▶ **Excerpt**:
BEGIN
Simply make elderly immigrants eligible for Medicaid.
Yunju Nam, an assistant professor at the UB School of Social Work, recently completed a study that found it is more expensive for the country to restrict immigrants’ access to Medicaid than it would be to allow them the benefits.
Nam research looked into how the Personal Responsibility and Work Opportunity Reconciliation Act of 1996 (commonly known as “welfare reform”) affected health care coverage among a nationally representative sample of adults 65 years of age or older.
Because of welfare reform, non-citizens are no longer eligible for federally funded Medicaid if they immigrated to the United States after 1996 and have not lived in the country for five years or longer. For example, under welfare reform, a 75-year-old woman who emigrated from Poland to the U.S. four years ago, and is unable to afford health care on her own, would be ineligible to receive Medicaid.
END
▶ **Required actions**:
A – Answer these from the Medicaid excerpt:
(i) At which school is Yunju Nam an assistant professor?
(ii) What age range did the study's sample of adults cover?
(iii) From which country did the 75-year-old woman in the example emigrate?
B – Rewrite the Medicaid excerpt between "Yunju Nam, an" and "age or older.", inclusive, switching "assistant professor" to "associate professor".

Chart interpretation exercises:
BEGIN
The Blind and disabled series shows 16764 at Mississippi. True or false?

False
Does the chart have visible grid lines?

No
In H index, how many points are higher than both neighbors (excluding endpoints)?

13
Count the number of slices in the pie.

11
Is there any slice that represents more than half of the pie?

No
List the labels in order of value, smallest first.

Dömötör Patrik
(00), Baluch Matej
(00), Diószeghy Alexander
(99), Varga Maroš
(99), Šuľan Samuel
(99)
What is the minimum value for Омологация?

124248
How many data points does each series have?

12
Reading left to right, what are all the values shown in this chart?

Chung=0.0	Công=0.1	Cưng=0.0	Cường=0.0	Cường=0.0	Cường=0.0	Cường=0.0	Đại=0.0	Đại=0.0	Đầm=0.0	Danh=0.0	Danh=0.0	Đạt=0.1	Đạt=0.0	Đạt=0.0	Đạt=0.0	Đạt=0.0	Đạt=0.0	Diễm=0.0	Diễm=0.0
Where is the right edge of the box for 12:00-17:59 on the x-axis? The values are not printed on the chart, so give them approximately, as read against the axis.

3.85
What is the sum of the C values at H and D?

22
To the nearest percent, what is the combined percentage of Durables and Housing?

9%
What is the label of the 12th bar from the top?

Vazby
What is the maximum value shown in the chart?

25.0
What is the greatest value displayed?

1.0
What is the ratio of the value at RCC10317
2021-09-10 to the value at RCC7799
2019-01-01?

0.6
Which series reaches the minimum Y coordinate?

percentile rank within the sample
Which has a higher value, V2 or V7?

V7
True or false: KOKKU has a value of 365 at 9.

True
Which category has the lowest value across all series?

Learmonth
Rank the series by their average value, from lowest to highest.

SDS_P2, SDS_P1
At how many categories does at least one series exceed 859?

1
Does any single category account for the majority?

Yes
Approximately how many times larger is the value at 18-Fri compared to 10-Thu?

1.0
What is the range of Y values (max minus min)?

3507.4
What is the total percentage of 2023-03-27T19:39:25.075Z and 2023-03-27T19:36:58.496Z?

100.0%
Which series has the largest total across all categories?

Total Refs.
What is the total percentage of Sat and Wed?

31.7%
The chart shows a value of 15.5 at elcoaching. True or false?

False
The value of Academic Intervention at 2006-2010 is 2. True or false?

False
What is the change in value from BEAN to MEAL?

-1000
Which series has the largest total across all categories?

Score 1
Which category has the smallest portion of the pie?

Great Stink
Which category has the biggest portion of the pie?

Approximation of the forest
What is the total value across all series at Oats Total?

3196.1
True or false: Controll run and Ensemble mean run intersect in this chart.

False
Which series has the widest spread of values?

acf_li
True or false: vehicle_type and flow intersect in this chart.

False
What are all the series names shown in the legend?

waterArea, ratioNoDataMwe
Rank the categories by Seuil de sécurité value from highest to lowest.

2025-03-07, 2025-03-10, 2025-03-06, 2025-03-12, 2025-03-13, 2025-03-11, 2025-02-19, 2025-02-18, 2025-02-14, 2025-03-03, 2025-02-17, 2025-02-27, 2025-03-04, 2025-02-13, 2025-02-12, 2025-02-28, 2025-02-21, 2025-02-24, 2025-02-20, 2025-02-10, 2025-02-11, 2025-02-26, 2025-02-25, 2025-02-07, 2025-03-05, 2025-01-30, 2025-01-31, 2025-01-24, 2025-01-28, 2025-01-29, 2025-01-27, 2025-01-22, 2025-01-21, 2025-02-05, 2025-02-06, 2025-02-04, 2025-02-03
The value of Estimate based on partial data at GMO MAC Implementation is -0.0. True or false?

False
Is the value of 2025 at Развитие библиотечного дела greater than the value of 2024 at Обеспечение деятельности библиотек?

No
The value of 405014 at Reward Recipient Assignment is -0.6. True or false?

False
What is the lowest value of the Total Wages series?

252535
END
▶ **Task answers**:
A –
(i) The UB School of Social Work
(ii) 65 years of age or older
(iii) Poland

B –
Yunju Nam, an associate professor at the UB School of Social Work, recently completed a study that found it is more expensive for the country to restrict immigrants’ access to Medicaid than it would be to allow them the benefits.
Nam research looked into how the Personal Responsibility and Work Opportunity Reconciliation Act of 1996 (commonly known as “welfare reform”) affected health care coverage among a nationally representative sample of adults 65 years of age or older.